20' x 12' x 10'
Wood, Drywall, Crystals, Paint, Vinyl Siding, television,
For Sale or Lease explores the interaction between architecture and nature through the bisection of a suburban home by a starry night sky. The homes’ flood lights are triggered by the viewer exploring the intersection of night and home. This artificial light combined with the lights from a television within the house’s interior creates the feeling of an already occupied space, leaving the viewer in the position of voyeur.
"For Sale or Lease" explores the viewer's sense of belonging through an interactive sculpture and photographic installation. The full-scale facade of a suburban house bisects the gallery, approachable and familiar in appearance yet closed-off and protected from the viewer. It is a house that invites yet guards, nurturing inside yet securing from the outside. In "For Sale or Lease," the viewer toes the line between public and private property. They approach, peer, linger, and in the end, wonder: are they looking inside....or out?
"The Best-Laid Plans" exists in the space between mankind's accomplishments and failures, dwelling in a moment of ambiguity. Works in the show reflect an evolving history of construction, industrialism, and humans' relationship to nature, with a nod to post-WWII attitudes and morals. Full-size woodblock prints of chipboard and plywood highlight and celebrate the engineering of nature by human hands. Other pieces, such as "Delivery"--an eight-foot long artillery shell haphazardly dropped onto a grassy suburban lawn--are installations of plans gone awry. Viewers are invited to explore the work from an insider's perspective and draw their own conclusions of success and sacrifice.
“Not Here But There” is an exhibition of new photography and sculptural work by Mark Joseph Oliver. The pieces in this show explore the role that location serves as a monument to the past, present, and future. Viewers can experience a distilled moment in time through partially masked black and white photography of Norwegian landscapes and witness a narrative connecting past and present through the installation “Whale Fall:” a completely white boat skeleton resting on the floor of the gallery. The work is solemn yet serene, the palette a simple black and white and the atmosphere one of quiet reflection of something experienced remotely yet fully. The viewer is invited to share in the observation of a location and a history transported. What changes and what remains?

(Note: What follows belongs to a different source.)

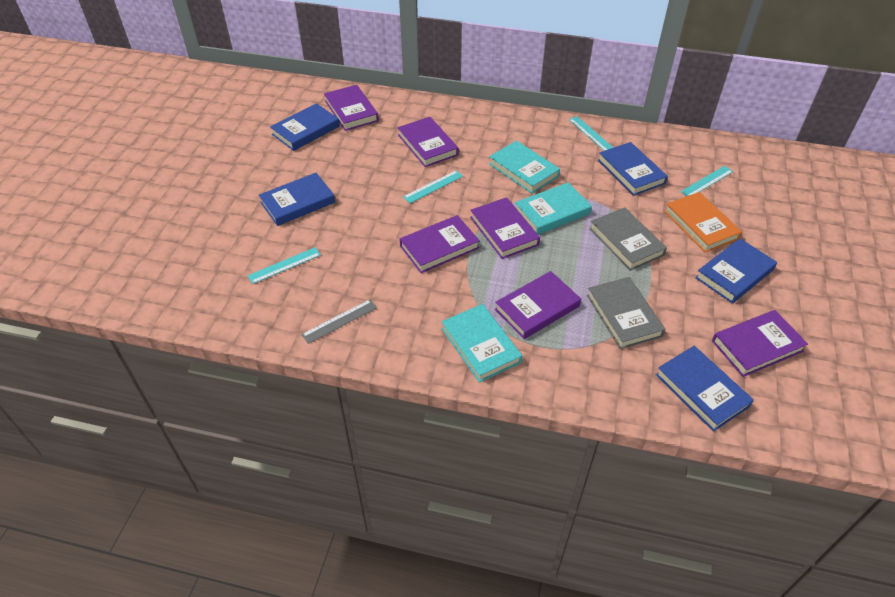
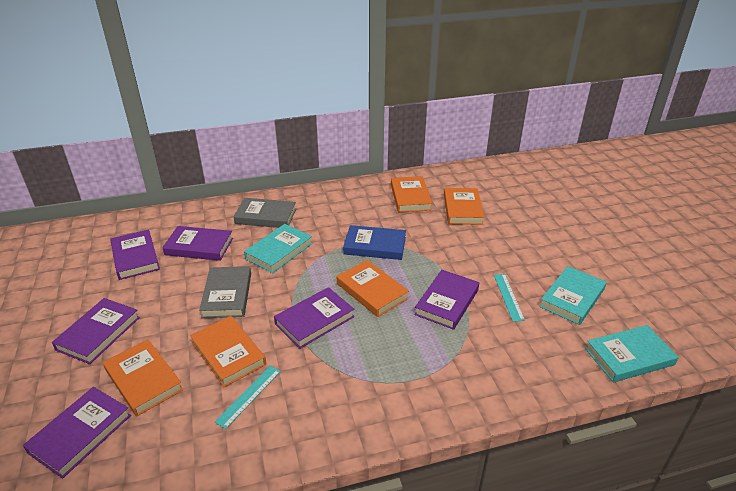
blue book: [259,173,335,226] [270,103,340,151] [598,142,668,196] [656,346,754,432] [695,238,777,304] = 5 -> [343,225,406,260] = 1
grey ruler: [301,299,377,344] = 1 -> none = 0
orange book: [664,192,742,253] = 1 -> [103,339,183,417] [190,316,266,387] [337,260,409,317] [391,176,432,213] [444,188,485,225] = 5
turquoise ruler: [247,247,321,284] [403,170,463,203] [569,116,614,151] [681,166,733,196] = 4 -> [215,366,281,429] [494,274,525,322] = 2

Water, dockwood, pond tarp, grass, pool dye
120’x 24’
Lagoon is a project that is about the transformation of space when bringing the outside world inside. This work takes a normal gallery and transforms it into a dark-watered lagoon. The viewers are invited to take off their shoes and navigate the dark waters. Cold fog rolls out slowly from underneath the dock. As the viewer wades through the water, shimmering reflections cast onto the surrounding gallery walls.